_PAGE:_
-.-.-
TypeError – If the input matrix is not a PyTorch tensor.
ValueError – If the input matrix is not the correct shape.
- predict_proba(X)[source]
Applies the fitted RandomForestClassifier model to the input data, predicting the probabilities of each class. Is calculated as the average of each individual trees predicted probabilities.
- Parameters:
X (torch.Tensor of shape (n_samples, n_features)) – The input data to be classified.
- Returns:
The predicted probabilities corresponding to each sample.
- Return type:
probabilities (torch.Tensor of shape (n_samples, n_classes))
- Raises:
NotFittedError – If the RandomForestClassifier model has not been fitted before predicting.
TypeError – If the input matrix is not a PyTorch tensor.
ValueError – If the input matrix is not the correct shape.
RandomForestRegressor
- class DLL.MachineLearning.SupervisedLearning.Trees.RandomForestRegressor(n_trees=10, max_depth=25, min_samples_split=2)[source]
Bases:
object
RandomForestRegressor implements a regression algorithm fitting many
RegressionTrees
to bootstrapped data.- Parameters:
n_trees (int, optional) – The number of trees used for predictiong. Defaults to 10. Must be a positive integer.
-.-.-
_SOURCE DATA:_
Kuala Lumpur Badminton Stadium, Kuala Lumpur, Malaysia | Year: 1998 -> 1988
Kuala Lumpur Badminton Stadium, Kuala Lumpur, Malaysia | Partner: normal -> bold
-.-.-
_STATED EXERCISE A:_
Answer these questions from the random forest documentation, one line each:
(i) How does predict_proba calculate the probabilities it returns?
(ii) What shape is the tensor that predict_proba returns?
(iii) What is the default value of n_trees for RandomForestRegressor?
_STATED EXERCISE B:_ Resume the random forest documentation after its last line.

_EXPECTED OUTPUT A:_
(i) As the average of each individual tree's predicted probabilities.
(ii) (n_samples, n_classes).
(iii) 10.

_EXPECTED OUTPUT B:_
max_depth (int, optional) – The maximum depth of the tree. Defaults to 10. Must be a positive integer.
min_samples_split (int, optional) – The minimum required samples in a leaf to make a split. Defaults to 2. Must be a positive integer.
- fit(X, y)[source]
Fits the RandomForestRegressor model to the input data by generating trees, which split the data appropriately.
- Parameters:
X (torch.Tensor of shape (n_samples, n_features)) – The input data, where each row is a sample and each column is a feature.
y (torch.Tensor of shape (n_samples,)) – The target values corresponding to each sample.
- Returns:
None
- Raises:
TypeError – If the input matrix or the target matrix is not a PyTorch tensor.
ValueError – If the input matrix or the target matrix is not the correct shape.
- predict(X)[source]
Applies the fitted RandomForestRegressor model to the input data, predicting the correct values.
- Parameters:
X (torch.Tensor of shape (n_samples, n_features)) – The input data to be regressed.
- Returns:
The predicted target values corresponding to each sample.
- Return type:
labels (torch.Tensor of shape (n_samples,))
- Raises:
NotFittedError – If the RandomForestRegressor model has not been fitted before predicting.
TypeError – If the input matrix is not a PyTorch tensor.
ValueError – If the input matrix is not the correct shape.
GradientBoostingClassifier
- class DLL.MachineLearning.SupervisedLearning.Trees.GradientBoostingClassifier(n_trees=10, learning_rate=0.5, max_depth=25, min_samples_split=2, loss='log_loss')[source]
Bases:
object
GradientBoostingClassifier implements a classification algorithm fitting many consecutive
RegressionTrees
to residuals of the model.- Parameters:
n_trees (int, optional) – The number of trees used for predicting. Defaults to 10. Must be a positive integer.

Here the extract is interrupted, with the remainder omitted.